__ASSIGNMENT__:
The expected output is the complete listing, copied exactly.

__INPUT DATA__:
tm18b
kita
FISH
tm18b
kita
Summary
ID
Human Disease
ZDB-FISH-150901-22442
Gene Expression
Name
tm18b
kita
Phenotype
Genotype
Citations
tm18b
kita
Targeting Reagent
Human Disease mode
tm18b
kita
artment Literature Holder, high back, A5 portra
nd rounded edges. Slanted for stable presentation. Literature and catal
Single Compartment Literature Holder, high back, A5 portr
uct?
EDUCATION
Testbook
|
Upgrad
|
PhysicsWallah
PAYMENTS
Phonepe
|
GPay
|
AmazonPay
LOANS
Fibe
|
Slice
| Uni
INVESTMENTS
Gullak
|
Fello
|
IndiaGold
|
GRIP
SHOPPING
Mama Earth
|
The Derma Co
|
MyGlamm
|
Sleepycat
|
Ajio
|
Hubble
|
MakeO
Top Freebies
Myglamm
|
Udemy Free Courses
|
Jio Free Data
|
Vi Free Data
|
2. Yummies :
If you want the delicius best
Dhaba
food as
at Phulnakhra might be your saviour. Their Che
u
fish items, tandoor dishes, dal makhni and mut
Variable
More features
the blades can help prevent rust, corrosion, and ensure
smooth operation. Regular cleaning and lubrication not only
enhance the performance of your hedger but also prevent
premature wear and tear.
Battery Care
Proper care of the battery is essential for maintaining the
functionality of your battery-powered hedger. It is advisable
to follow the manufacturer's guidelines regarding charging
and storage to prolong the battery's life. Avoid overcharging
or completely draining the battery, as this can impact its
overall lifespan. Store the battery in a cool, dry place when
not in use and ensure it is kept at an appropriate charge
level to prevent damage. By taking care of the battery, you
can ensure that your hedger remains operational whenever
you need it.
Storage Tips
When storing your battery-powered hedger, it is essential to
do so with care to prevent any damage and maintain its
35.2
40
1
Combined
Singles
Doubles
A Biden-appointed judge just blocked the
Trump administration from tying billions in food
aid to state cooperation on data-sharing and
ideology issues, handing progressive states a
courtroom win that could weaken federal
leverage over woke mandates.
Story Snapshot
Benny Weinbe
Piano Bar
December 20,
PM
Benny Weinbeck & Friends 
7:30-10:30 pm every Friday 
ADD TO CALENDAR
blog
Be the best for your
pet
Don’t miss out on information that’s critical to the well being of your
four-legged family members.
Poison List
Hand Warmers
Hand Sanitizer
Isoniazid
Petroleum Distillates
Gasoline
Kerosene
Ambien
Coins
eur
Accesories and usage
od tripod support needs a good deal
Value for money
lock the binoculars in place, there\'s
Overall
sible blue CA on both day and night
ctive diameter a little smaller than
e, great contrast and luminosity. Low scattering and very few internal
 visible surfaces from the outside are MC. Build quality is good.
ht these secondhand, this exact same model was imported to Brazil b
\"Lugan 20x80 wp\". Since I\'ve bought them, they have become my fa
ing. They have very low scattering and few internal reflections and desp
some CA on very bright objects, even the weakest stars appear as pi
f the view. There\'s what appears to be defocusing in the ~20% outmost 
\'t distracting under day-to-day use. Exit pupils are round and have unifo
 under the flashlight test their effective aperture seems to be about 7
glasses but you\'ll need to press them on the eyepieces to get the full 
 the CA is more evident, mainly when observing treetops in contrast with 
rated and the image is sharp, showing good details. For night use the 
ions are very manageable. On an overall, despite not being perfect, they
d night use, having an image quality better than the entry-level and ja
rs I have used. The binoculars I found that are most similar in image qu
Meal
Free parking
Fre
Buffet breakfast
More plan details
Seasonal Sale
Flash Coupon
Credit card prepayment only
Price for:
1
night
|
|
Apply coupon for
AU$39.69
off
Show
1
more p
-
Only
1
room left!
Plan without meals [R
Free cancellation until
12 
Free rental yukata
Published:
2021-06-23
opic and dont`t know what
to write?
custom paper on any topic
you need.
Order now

__RESULT OF THIS TASK__:
tm18b
kita
FISH
tm18b
kita
Summary
ID
Human Disease
ZDB-FISH-150901-22442
Gene Expression
Name
tm18b
kita
Phenotype
Genotype
Citations
tm18b
kita
Targeting Reagent
Human Disease mode
tm18b
kita
artment Literature Holder, high back, A5 portra
nd rounded edges. Slanted for stable presentation. Literature and catal
Single Compartment Literature Holder, high back, A5 portr
uct?
EDUCATION
Testbook
|
Upgrad
|
PhysicsWallah
PAYMENTS
Phonepe
|
GPay
|
AmazonPay
LOANS
Fibe
|
Slice
| Uni
INVESTMENTS
Gullak
|
Fello
|
IndiaGold
|
GRIP
SHOPPING
Mama Earth
|
The Derma Co
|
MyGlamm
|
Sleepycat
|
Ajio
|
Hubble
|
MakeO
Top Freebies
Myglamm
|
Udemy Free Courses
|
Jio Free Data
|
Vi Free Data
|
2. Yummies :
If you want the delicius best
Dhaba
food as
at Phulnakhra might be your saviour. Their Che
u
fish items, tandoor dishes, dal makhni and mut
Variable
More features
the blades can help prevent rust, corrosion, and ensure
smooth operation. Regular cleaning and lubrication not only
enhance the performance of your hedger but also prevent
premature wear and tear.
Battery Care
Proper care of the battery is essential for maintaining the
functionality of your battery-powered hedger. It is advisable
to follow the manufacturer's guidelines regarding charging
and storage to prolong the battery's life. Avoid overcharging
or completely draining the battery, as this can impact its
overall lifespan. Store the battery in a cool, dry place when
not in use and ensure it is kept at an appropriate charge
level to prevent damage. By taking care of the battery, you
can ensure that your hedger remains operational whenever
you need it.
Storage Tips
When storing your battery-powered hedger, it is essential to
do so with care to prevent any damage and maintain its
35.2
40
1
Combined
Singles
Doubles
A Biden-appointed judge just blocked the
Trump administration from tying billions in food
aid to state cooperation on data-sharing and
ideology issues, handing progressive states a
courtroom win that could weaken federal
leverage over woke mandates.
Story Snapshot
Benny Weinbe
Piano Bar
December 20,
PM
Benny Weinbeck & Friends 
7:30-10:30 pm every Friday 
ADD TO CALENDAR
blog
Be the best for your
pet
Don’t miss out on information that’s critical to the well being of your
four-legged family members.
Poison List
Hand Warmers
Hand Sanitizer
Isoniazid
Petroleum Distillates
Gasoline
Kerosene
Ambien
Coins
eur
Accesories and usage
od tripod support needs a good deal
Value for money
lock the binoculars in place, there\'s
Overall
sible blue CA on both day and night
ctive diameter a little smaller than
e, great contrast and luminosity. Low scattering and very few internal
 visible surfaces from the outside are MC. Build quality is good.
ht these secondhand, this exact same model was imported to Brazil b
\"Lugan 20x80 wp\". Since I\'ve bought them, they have become my fa
ing. They have very low scattering and few internal reflections and desp
some CA on very bright objects, even the weakest stars appear as pi
f the view. There\'s what appears to be defocusing in the ~20% outmost 
\'t distracting under day-to-day use. Exit pupils are round and have unifo
 under the flashlight test their effective aperture seems to be about 7
glasses but you\'ll need to press them on the eyepieces to get the full 
 the CA is more evident, mainly when observing treetops in contrast with 
rated and the image is sharp, showing good details. For night use the 
ions are very manageable. On an overall, despite not being perfect, they
d night use, having an image quality better than the entry-level and ja
rs I have used. The binoculars I found that are most similar in image qu
Meal
Free parking
Fre
Buffet breakfast
More plan details
Seasonal Sale
Flash Coupon
Credit card prepayment only
Price for:
1
night
|
|
Apply coupon for
AU$39.69
off
Show
1
more p
-
Only
1
room left!
Plan without meals [R
Free cancellation until
12 
Free rental yukata
Published:
2021-06-23
opic and dont`t know what
to write?
custom paper on any topic
you need.
Order now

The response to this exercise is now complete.